- Je n'ai pas pu dormir davantage, monsieur, répondit Olivier avec douceur, et je suis bien fâché de vous avoir dérangé.
- Étais-tu éveillé depuis une heure? demanda le juif d'un air menaçant et terrible.
- Non, monsieur, non, bien sûr, répondit Olivier.
- En es-tu bien sûr? s'écria le juif en jetant sur l'enfant un regard sinistre.
- Je dormais, monsieur, répondit vivement Olivier, je dormais, sur ma parole.
- C'est bon! c'est bon! mon ami, dit le juif en reprenant brusquement ses manières ordinaires et en jouant avec le couteau avant de le remettre sur la table, comme pour faire croire qu'il ne l'avait pris que par badinage. J'en étais sûr, mon ami; je voulais seulement te faire peur. Tu es brave, oui, ma foi, tu es brave, Olivier.» Et le juif se frottait les mains en riant, mais jetait néanmoins sur la boîte un regard inquiet. «As-tu vu quelqu'une de ces jolies choses, mon ami? dit le juif après un court silence, en posant sa main sur la boîte.
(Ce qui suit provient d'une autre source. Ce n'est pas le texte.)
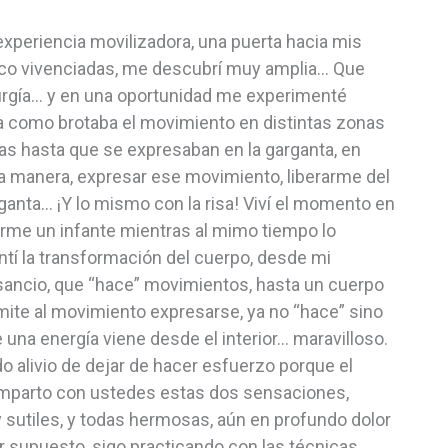
xperiencia movilizadora, una puerta hacia mis
co vivenciadas, me descubrí muy amplia… Que
urgía… y en una oportunidad me experimenté
ía como brotaba el movimiento en distintas zonas
s hasta que se expresaban en la garganta, en
esa manera, expresar ese movimiento, liberarme del
ganta… ¡Y lo mismo con la risa! Viví el momento en
tirme un infante mientras al mimo tiempo lo
ntí la transformación del cuerpo, desde mi
nsancio, que “hace” movimientos, hasta un cuerpo
rmite al movimiento expresarse, ya no “hace” sino
 una energía viene desde el interior… maravilloso.
o alivio de dejar de hacer esfuerzo porque el
Comparto con ustedes estas dos sensaciones,
sutiles, y todas hermosas, aún en profundo dolor
 supuesto, sigo practicando con las técnicas,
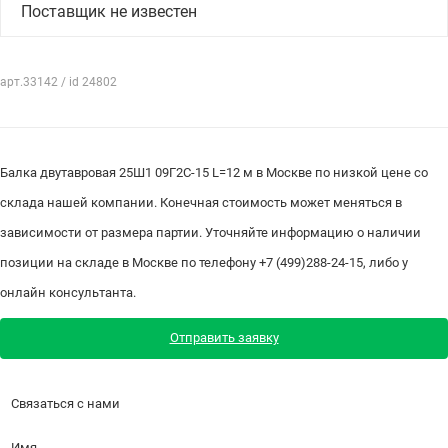
Поставщик не известен
арт.33142 / id 24802
Балка двутавровая 25Ш1 09Г2С-15 L=12 м в Москве по низкой цене со
склада нашей компании. Конечная стоимость может меняться в
зависимости от размера партии. Уточняйте информацию о наличии
позиции на складе в Москве по телефону +7 (499)288-24-15, либо у
онлайн консультанта.
Отправить заявку
Связаться с нами
Имя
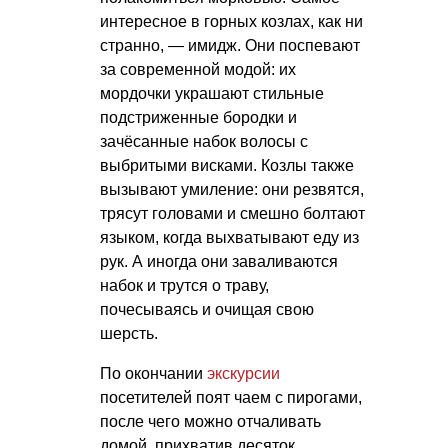
интересное в горных козлах, как ни
странно, — имидж. Они поспевают
за современной модой: их
мордочки украшают стильные
подстриженные бородки и
зачёсанные набок волосы с
выбритыми висками. Козлы также
вызывают умиление: они резвятся,
трясут головами и смешно болтают
языком, когда выхватывают еду из
рук. А иногда они заваливаются
набок и трутся о траву,
почесываясь и очищая свою
шерсть.
По окончании
экскурсии
посетителей поят чаем с пирогами,
после чего можно отчаливать
домой, прихватив десяток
- Oui, monsieur, répondit Olivier.
- Ah! dit le juif en pâlissant. C'est…, c'est à moi, Olivier… c'est ma petite fortune… tout ce que j'aurai pour vivre dans mes vieux jours: on m'appelle avare, mon ami, seulement avare… rien de plus.»
Olivier pensa que le vieux monsieur devait être en effet d'une avarice sordide, pour vivre dans un endroit si sale, avec tant de montres; mais il réfléchit que sa tendresse pour le Matois et les autres garçons lui coûtait peut-être beaucoup d'argent; il regarda le juif d'un air respectueux et lui demanda s'il pouvait se lever.
«Certainement, mon ami, certainement, répondit le vieux monsieur; tiens, il y a une cruche d'eau dans le coin derrière la porte; va la chercher et je te donnerai une cuvette pour te laver, mon ami.»